How to explain this? Over at Wired, writer John Abell gives it a go. (Hat tip: Above the Law). Abell runs through a handful of possible explanations before landing here:
[M]aybe it’s because fan interest in the show is so high that the value of a shared experience — in high definition — trumps getting a head start on the water cooler conversation that will begin during the show on IMs, Twitter and e-mails and, oh yeah, in-person among those people who actually watch the show physically together in the same room.

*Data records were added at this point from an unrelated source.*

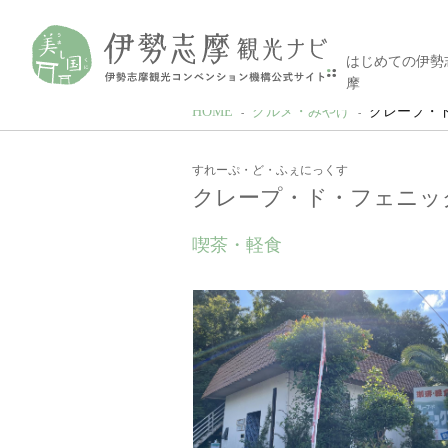
はじめての伊勢
摩
HOME
グルメ・みやげ
クレープ・
すれーぷ・ど・ふぇにっくす
クレープ・ド・フェニッ
喫茶・軽食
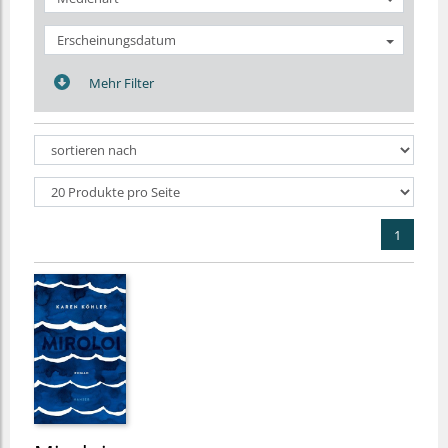
Erscheinungsdatum
Mehr Filter
1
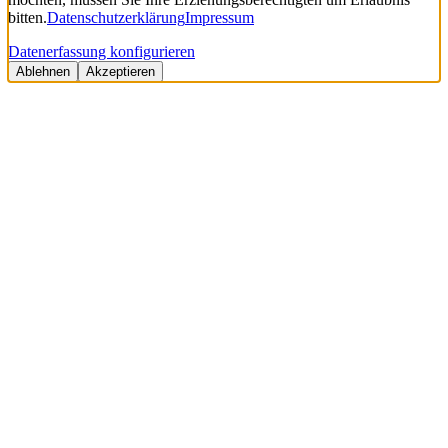
bitten.
Datenschutzerklärung
Impressum
Datenerfassung konfigurieren
Ablehnen
Akzeptieren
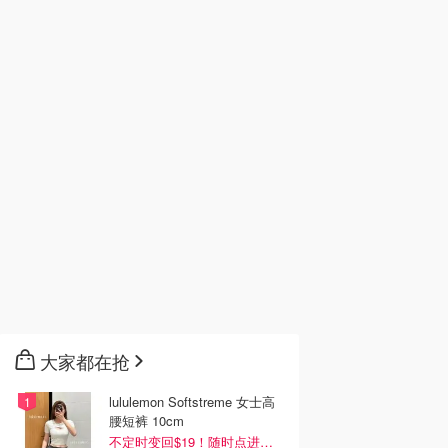
大家都在抢
lululemon Softstreme 女士高
腰短裤 10cm
不定时变回$19！随时点进来看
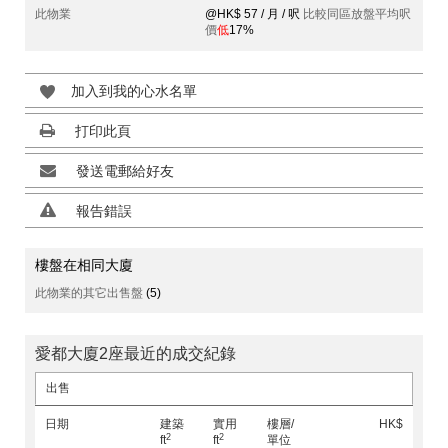
此物業
@HK$ 57 / 月 / 呎
比較同區放盤平均呎
價
低
17%
加入到我的心水名單
打印此頁
發送電郵給好友
報告錯誤
樓盤在相同大廈
此物業的其它出售盤
(5)
愛都大廈2座最近的成交紀錄
出售
日期
建築
實用
樓層/
HK$
2
2
ft
ft
單位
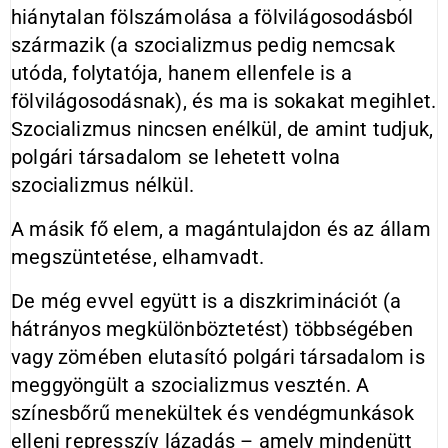
hiánytalan fölszámolása a fölvilágosodásból
származik (a szocializmus pedig nemcsak
utóda, folytatója, hanem ellenfele is a
fölvilágosodásnak), és ma is sokakat megihlet.
Szocializmus nincsen enélkül, de amint tudjuk,
polgári társadalom se lehetett volna
szocializmus nélkül.
A másik fő elem, a magántulajdon és az állam
megszüntetése, elhamvadt.
De még evvel együtt is a diszkriminációt (a
hátrányos megkülönböztetést) többségében
vagy zömében elutasító polgári társadalom is
meggyöngült a szocializmus vesztén. A
színesbőrű menekültek és vendégmunkások
elleni represszív lázadás – amely mindenütt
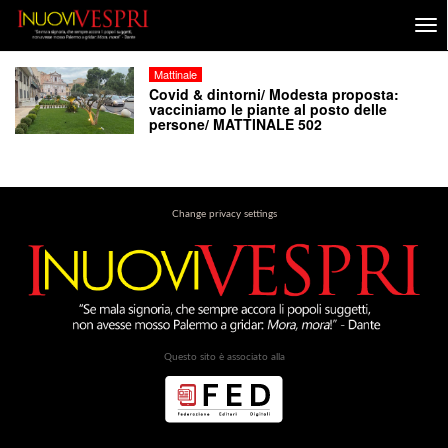
Mattinale
Covid & dintorni/ Modesta proposta:
vacciniamo le piante al posto delle
persone/ MATTINALE 502
Change privacy settings
Questo sito è associato alla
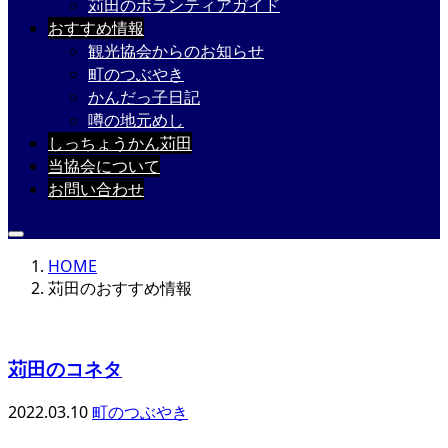
苅田のボランティアガイド
おすすめ情報
観光協会からのお知らせ
町のつぶやき
かんだっ子日記
噂の地元めし
しっちょうかん苅田
当協会について
お問い合わせ
HOME
苅田のおすすめ情報
苅田のコネタ
2022.03.10
町のつぶやき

Fair enough. But what does this have to do with law? Abell takes it a step further, arguing that consumers will place a fair value on intellectual property — and respect content-providers’ rights — when they themselves feel respected and feel fairly treated. Continues Abell:
Maybe this is just about avoiding spoilers or crappy video. But I have a hunch there is more to it. The phenomenon of postponing joy in the era of Bit Torrent, general revile for DRM, and TiVo liberation may reveal a truth in the rough: People want what they want, but it isn’t necessarily the knee-jerk assumption of some content owner that the motive to bypass legal channels is merely to steal. Maybe consumers are just fine paying a fair amount for a good experience, and just hate stupid restrictions and monopoly pricing.